Edirne’de tarımsal sulamada kritik bir öneme sahip olan Meriç Nehri’nde debi, geçen yılın aynı dönemine göre iki katın üzerinde artarak 106 metreküp/saniyeye ulaştı. Tunca Nehri’nde ise debi 4 metreküp/saniyeden 8 metreküp/saniyeye yükseldi. Trakya Üniversitesi Doğal Afet Araştırma ve Uygulama Merkezi Müdür Yardımcısı Doç. Dr. Musa Uludağ, yağışların tarımsal üretim için büyük önem taşıdığını belirtti.
Kurak Dönemin Ardından Yağışlarla Gelen Artış
Edirne’de yaz ve sonbahar aylarında yaşanan kuraklık, tarımsal üretimi olumsuz etkiledi. Ayçiçeği üreticileri verim kaybı yaşarken, Meriç ve Tunca nehirlerindeki su seviyesi kritik seviyelere kadar düşmüştü.

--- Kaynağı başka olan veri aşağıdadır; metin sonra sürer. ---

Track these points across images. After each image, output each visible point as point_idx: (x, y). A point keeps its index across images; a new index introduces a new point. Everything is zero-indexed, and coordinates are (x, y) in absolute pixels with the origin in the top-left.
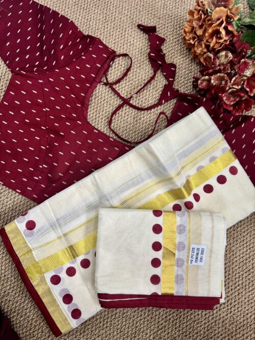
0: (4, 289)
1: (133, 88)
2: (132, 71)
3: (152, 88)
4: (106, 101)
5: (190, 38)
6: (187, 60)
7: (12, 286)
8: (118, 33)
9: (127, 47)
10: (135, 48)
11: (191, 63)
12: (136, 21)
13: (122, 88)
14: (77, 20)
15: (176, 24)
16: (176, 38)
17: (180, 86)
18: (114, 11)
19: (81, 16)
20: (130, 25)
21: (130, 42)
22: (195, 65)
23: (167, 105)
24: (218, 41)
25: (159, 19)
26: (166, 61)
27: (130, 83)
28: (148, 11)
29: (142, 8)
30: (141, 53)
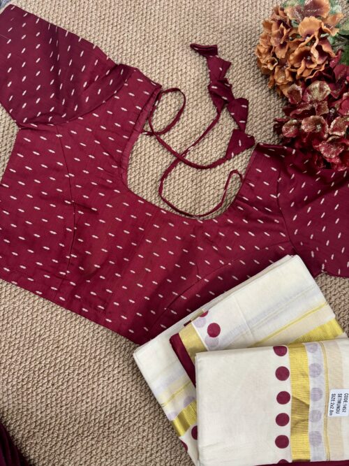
0: (28, 428)
1: (188, 137)
2: (186, 113)
3: (215, 135)
4: (151, 159)
5: (267, 62)
6: (264, 91)
7: (38, 423)
8: (163, 59)
9: (177, 78)
10: (188, 78)
11: (270, 95)
12: (188, 38)
13: (173, 138)
14: (104, 42)
15: (245, 40)
16: (246, 61)
17: (255, 130)
18: (156, 26)
19: (110, 36)
20: (180, 45)
21: (181, 70)
22: (276, 98)
23: (238, 158)
24: (307, 66)
25: (221, 33)
26: (234, 95)
27: (184, 130)
28: (205, 23)
29: (195, 18)
30: (198, 85)
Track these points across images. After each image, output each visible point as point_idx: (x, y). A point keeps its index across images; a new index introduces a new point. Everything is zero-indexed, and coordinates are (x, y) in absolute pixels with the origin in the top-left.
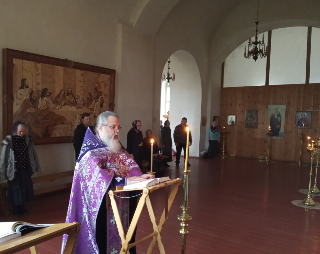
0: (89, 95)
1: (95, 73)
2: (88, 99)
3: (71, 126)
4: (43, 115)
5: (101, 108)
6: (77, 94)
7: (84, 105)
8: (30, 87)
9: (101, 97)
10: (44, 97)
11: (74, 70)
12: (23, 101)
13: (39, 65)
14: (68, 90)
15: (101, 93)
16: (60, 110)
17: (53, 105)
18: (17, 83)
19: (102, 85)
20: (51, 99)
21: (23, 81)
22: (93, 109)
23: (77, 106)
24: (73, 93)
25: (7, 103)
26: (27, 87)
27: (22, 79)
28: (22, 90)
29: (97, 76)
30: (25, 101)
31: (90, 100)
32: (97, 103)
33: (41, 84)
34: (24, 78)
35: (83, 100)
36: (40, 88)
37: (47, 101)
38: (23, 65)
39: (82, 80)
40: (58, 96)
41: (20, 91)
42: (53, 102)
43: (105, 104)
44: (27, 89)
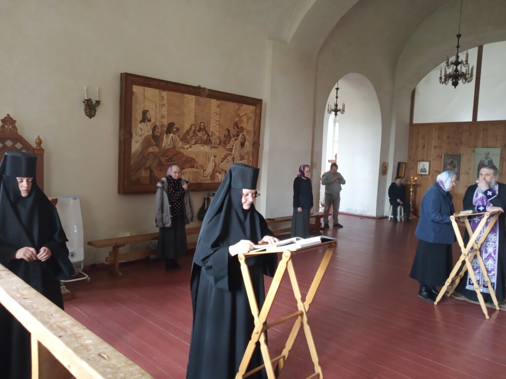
0: (227, 131)
1: (236, 104)
2: (225, 136)
3: (202, 170)
4: (167, 156)
5: (242, 148)
6: (211, 129)
7: (219, 144)
8: (153, 120)
9: (243, 135)
10: (170, 133)
11: (209, 99)
12: (144, 138)
13: (165, 94)
14: (200, 125)
15: (242, 129)
16: (190, 149)
17: (180, 144)
18: (137, 115)
19: (245, 119)
20: (179, 137)
21: (145, 113)
22: (231, 150)
23: (212, 146)
24: (206, 129)
25: (125, 140)
26: (150, 121)
27: (143, 110)
28: (143, 124)
29: (238, 107)
30: (146, 137)
31: (228, 137)
32: (237, 141)
33: (166, 116)
34: (145, 109)
35: (219, 137)
36: (166, 122)
37: (174, 138)
38: (144, 93)
39: (219, 113)
40: (188, 132)
41: (140, 126)
42: (181, 140)
43: (247, 143)
44: (149, 123)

Ekim ve kasım aylarında buğday ekimi kuru toprakta yapılmak zorunda kalırken, aralık ayında gelen 120 kilogramlık yağış ve Balkanlar’daki kar yağışları nehir debilerinin yükselmesini sağladı.
Özellikle son dönemde Edirne kent merkezinde de görülen kar yağışı, nehir debilerini artıran en önemli etkenlerden biri oldu. Geçen yıl şubat ayında 42 metreküp/saniye olarak ölçülen Meriç Nehri’nin debisi, bu yıl aynı dönemde 106 metreküp/saniyeye çıktı.

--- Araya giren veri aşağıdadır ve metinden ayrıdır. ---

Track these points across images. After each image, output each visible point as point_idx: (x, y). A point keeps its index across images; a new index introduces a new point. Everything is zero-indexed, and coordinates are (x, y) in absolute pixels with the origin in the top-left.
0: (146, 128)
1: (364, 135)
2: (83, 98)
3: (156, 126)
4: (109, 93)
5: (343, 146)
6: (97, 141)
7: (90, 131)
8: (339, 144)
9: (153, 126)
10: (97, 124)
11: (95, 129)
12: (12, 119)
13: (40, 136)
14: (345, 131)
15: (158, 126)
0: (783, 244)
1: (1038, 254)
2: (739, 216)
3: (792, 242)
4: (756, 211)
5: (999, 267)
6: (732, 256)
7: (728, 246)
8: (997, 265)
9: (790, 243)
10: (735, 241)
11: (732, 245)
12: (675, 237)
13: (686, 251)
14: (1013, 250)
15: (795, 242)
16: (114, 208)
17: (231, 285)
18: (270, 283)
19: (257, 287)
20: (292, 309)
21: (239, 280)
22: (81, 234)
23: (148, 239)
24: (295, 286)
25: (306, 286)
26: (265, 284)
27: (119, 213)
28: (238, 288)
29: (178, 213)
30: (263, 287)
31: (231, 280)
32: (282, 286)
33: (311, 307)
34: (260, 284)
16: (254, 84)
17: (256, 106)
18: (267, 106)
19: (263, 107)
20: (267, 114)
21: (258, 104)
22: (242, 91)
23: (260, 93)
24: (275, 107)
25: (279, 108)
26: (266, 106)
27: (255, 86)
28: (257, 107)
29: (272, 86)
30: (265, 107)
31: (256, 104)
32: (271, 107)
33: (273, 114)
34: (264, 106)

“Tarımsal Rekolte Açısından Önemli Sonuçlar Bekleniyor”
Doç. Dr. Musa Uludağ, yağışların Trakya bölgesi tarımı için kritik olduğunu belirterek şunları söyledi:
“Trakya, özellikle Meriç Havzası, bir tarım havzasıdır. Çeltik üretimi, nehirlerde akan suyun miktarıyla doğrudan ilişkilidir. Ayrıca, yağışların niteliği de buğday ve ayçiçeği gibi kuru tarım ürünlerinin gelişimi için büyük önem taşır. Ekim ayında yaşanan kuraklığa rağmen, kış döneminde kar yağışlarının artması tarımsal üretim açısından olumlu bir tablo çizebilir.”

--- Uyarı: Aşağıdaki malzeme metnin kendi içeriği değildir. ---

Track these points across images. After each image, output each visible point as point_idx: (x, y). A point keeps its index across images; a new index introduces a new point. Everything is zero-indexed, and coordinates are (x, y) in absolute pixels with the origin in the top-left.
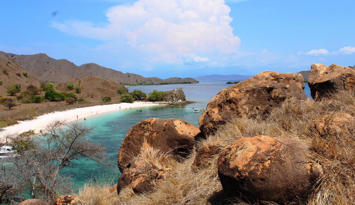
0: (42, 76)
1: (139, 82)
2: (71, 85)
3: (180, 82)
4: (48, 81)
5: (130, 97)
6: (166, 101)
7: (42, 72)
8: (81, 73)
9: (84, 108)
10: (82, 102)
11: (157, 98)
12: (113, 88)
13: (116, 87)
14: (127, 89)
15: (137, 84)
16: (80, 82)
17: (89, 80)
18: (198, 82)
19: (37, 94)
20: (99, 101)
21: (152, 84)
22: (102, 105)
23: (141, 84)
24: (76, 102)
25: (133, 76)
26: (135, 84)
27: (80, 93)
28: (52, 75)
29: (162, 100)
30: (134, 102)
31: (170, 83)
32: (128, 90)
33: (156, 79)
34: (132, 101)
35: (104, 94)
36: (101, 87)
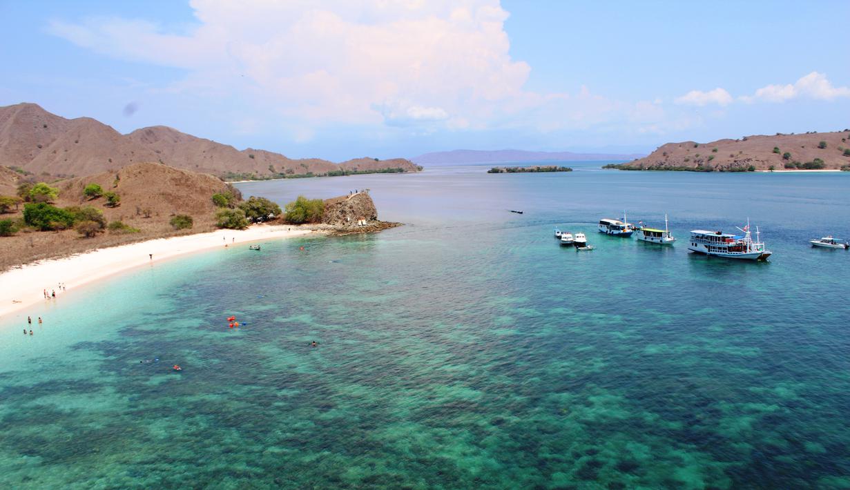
0: (31, 162)
1: (276, 171)
2: (94, 188)
3: (377, 170)
4: (49, 172)
5: (239, 216)
6: (328, 223)
7: (31, 150)
8: (133, 153)
9: (119, 246)
10: (118, 230)
11: (306, 216)
12: (202, 191)
13: (210, 189)
14: (238, 193)
15: (272, 177)
16: (118, 178)
17: (140, 173)
18: (420, 169)
19: (6, 213)
20: (162, 226)
21: (310, 175)
22: (166, 237)
23: (282, 176)
24: (103, 232)
25: (263, 155)
26: (267, 176)
27: (118, 206)
28: (57, 159)
29: (319, 220)
30: (251, 227)
31: (353, 171)
32: (240, 194)
33: (317, 163)
34: (243, 225)
35: (179, 207)
36: (171, 189)
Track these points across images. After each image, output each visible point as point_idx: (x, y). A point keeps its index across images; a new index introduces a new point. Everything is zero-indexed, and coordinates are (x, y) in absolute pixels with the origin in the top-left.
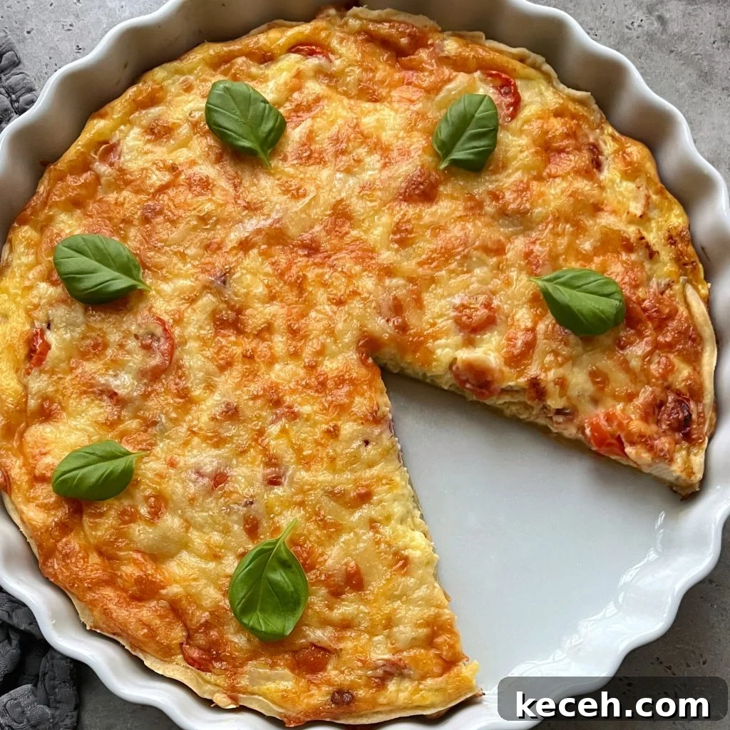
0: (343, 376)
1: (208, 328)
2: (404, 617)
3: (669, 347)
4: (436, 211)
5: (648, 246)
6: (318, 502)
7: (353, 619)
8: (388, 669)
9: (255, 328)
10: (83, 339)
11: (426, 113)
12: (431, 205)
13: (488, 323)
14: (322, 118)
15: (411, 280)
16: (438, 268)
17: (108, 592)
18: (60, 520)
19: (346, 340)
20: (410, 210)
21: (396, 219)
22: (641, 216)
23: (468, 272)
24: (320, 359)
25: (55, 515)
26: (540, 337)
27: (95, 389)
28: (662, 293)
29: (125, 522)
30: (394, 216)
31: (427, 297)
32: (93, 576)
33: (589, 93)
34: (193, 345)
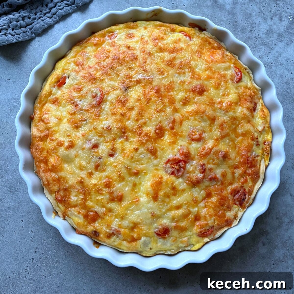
0: (147, 134)
1: (115, 100)
2: (128, 217)
3: (249, 175)
4: (200, 98)
5: (258, 142)
6: (121, 168)
7: (112, 210)
8: (114, 232)
9: (128, 107)
10: (76, 84)
11: (212, 68)
12: (199, 96)
13: (198, 140)
14: (180, 55)
15: (182, 115)
16: (192, 116)
17: (42, 165)
18: (41, 136)
19: (154, 124)
20: (192, 95)
21: (187, 96)
22: (260, 132)
23: (200, 122)
24: (143, 125)
25: (40, 134)
26: (212, 153)
27: (72, 101)
28: (255, 157)
29: (59, 146)
30: (186, 94)
31: (184, 123)
32: (40, 158)
33: (260, 88)
34: (108, 103)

“Yer Altı Sularının Doyuma Ulaşması Zaman Alacak”
Son dönemde artan yağışlara rağmen, yer altı sularının kısa vadede doyuma ulaşmasının mümkün olmadığını vurgulayan Uludağ, Ergene ve Meriç havzalarında uzun yıllardır sulama ve sanayi amaçlı yoğun su çekimi yapıldığını belirtti.
“Yer altı su havzalarının tamamen toparlanması kısa vadede beklenemez. Bu süreç, uzun yıllar süren hidrolojik döngülerle gerçekleşir. Ancak yüzeye yakın yer altı sularında kısmi iyileşme sağlanabilir. Derin su akiferlerinin beslenmesi için ise daha uzun ve yoğun kar yağışlarına ihtiyaç var.” dedi.
“Kurak ve Nemli Dönemler Döngüsel Olarak Devam Edecek”
Doç. Dr. Uludağ, iklim değişikliğinin etkileriyle birlikte bölgenin ilerleyen süreçte yeniden kurak bir döneme girebileceğini ifade etti.
“Dünyanın yörüngesel hareketleri ve iklim döngüleri nedeniyle her 10-11 yılda bir kurak ve nemli dönemler yaşanır. Küresel ısınmanın etkisiyle bu süreç değişime uğrayabilir. Önümüzdeki yıllarda sıcaklıkların genel olarak artması bekleniyor. Bu yıl kar yağışlarıyla bir rahatlama oldu, ancak önümüzdeki yıllarda kurak dönemlerin tekrar yaşanması muhtemel.” diye konuştu.
“İklime Uyum İçin Su Yönetimi Şart”
İklim değişikliğiyle mücadelede en önemli unsurun su yönetimi olduğunun altını çizen Uludağ, şehirlerin ani yağışlara ve sıcaklık dalgalanmalarına karşı daha dirençli hale getirilmesi gerektiğini belirtti.
“Kuraklık ve aşırı yağış dönemlerinin ne zaman geleceğini değil, bu değişimlere nasıl uyum sağlayacağımızı konuşmalıyız. Şehirlerimizi ve tarımsal üretimimizi bu iklim dalgalanmalarına göre planlamalı, su kaynaklarını verimli kullanmalıyız. Bu süreçte en büyük sorumluluk, gelecek nesilleri çevreye duyarlı bireyler olarak yetiştirmekten geçiyor.” ifadelerini kullandı.